═══ Data shown
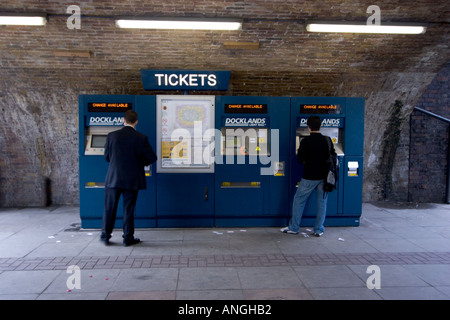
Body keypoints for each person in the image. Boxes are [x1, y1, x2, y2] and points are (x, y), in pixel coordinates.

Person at [100, 110, 157, 246]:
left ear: (123, 120)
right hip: (132, 179)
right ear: (136, 122)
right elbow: (152, 158)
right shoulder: (141, 138)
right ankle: (127, 238)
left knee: (109, 208)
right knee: (129, 209)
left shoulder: (112, 136)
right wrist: (137, 163)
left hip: (114, 178)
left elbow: (107, 157)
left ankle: (105, 236)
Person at [281, 115, 336, 237]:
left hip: (309, 177)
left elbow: (300, 159)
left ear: (308, 127)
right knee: (322, 203)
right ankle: (318, 229)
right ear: (320, 126)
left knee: (299, 200)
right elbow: (333, 155)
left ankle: (294, 227)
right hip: (324, 177)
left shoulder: (305, 141)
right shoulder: (327, 140)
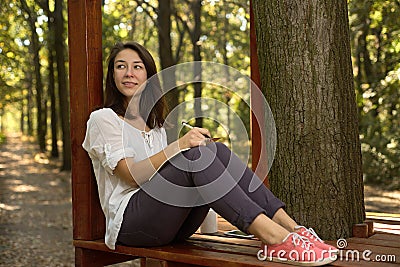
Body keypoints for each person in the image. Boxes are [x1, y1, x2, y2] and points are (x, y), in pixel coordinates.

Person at [82, 41, 337, 266]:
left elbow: (173, 182)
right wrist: (179, 146)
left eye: (137, 67)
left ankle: (293, 229)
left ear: (148, 75)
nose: (129, 73)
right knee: (193, 155)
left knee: (215, 149)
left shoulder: (156, 127)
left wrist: (210, 218)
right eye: (120, 66)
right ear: (112, 75)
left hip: (173, 224)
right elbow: (131, 177)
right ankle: (275, 239)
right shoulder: (103, 119)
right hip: (132, 224)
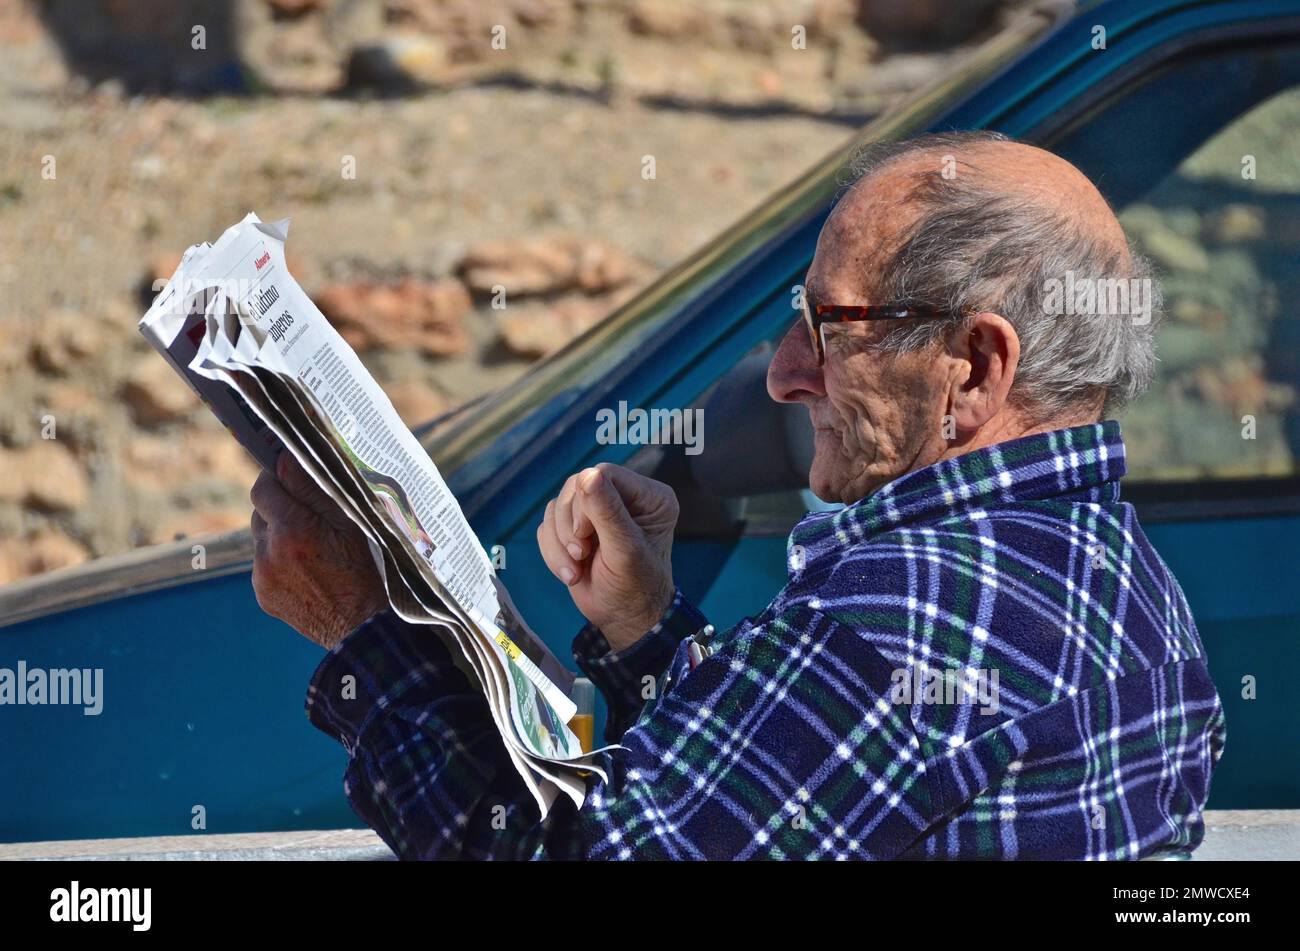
══════
> [Problem to solve]: Beginning with the line that holds "right wrist: (137, 163)", output each line to the end of the material above, exactly, omitting the pictures.

> [Solved exercise]:
right wrist: (137, 163)
left hip: (114, 178)
left elbow: (107, 157)
left ankle: (105, 236)
Person at [281, 115, 336, 237]:
left hip: (309, 177)
left elbow: (300, 159)
left ear: (308, 127)
right knee: (322, 203)
right ankle: (318, 229)
right ear: (320, 126)
left knee: (299, 200)
right elbow: (333, 155)
left ankle: (294, 227)
right hip: (324, 177)
left shoulder: (305, 141)
right shoulder: (327, 140)
Body keypoints for each person in the image. Boxes are [x1, y1, x2, y2] and points are (x, y), in pixel coordinates.

Person at [82, 41, 337, 266]:
left elbow: (173, 182)
right wrist: (179, 146)
left eye: (137, 67)
left ankle: (293, 229)
left ear: (148, 75)
nose: (129, 73)
right knee: (193, 155)
left knee: (215, 149)
left shoulder: (156, 127)
left wrist: (210, 218)
right eye: (120, 66)
right ear: (112, 75)
left hip: (173, 224)
right elbow: (131, 177)
right ankle: (275, 239)
right shoulder: (103, 119)
right hip: (132, 224)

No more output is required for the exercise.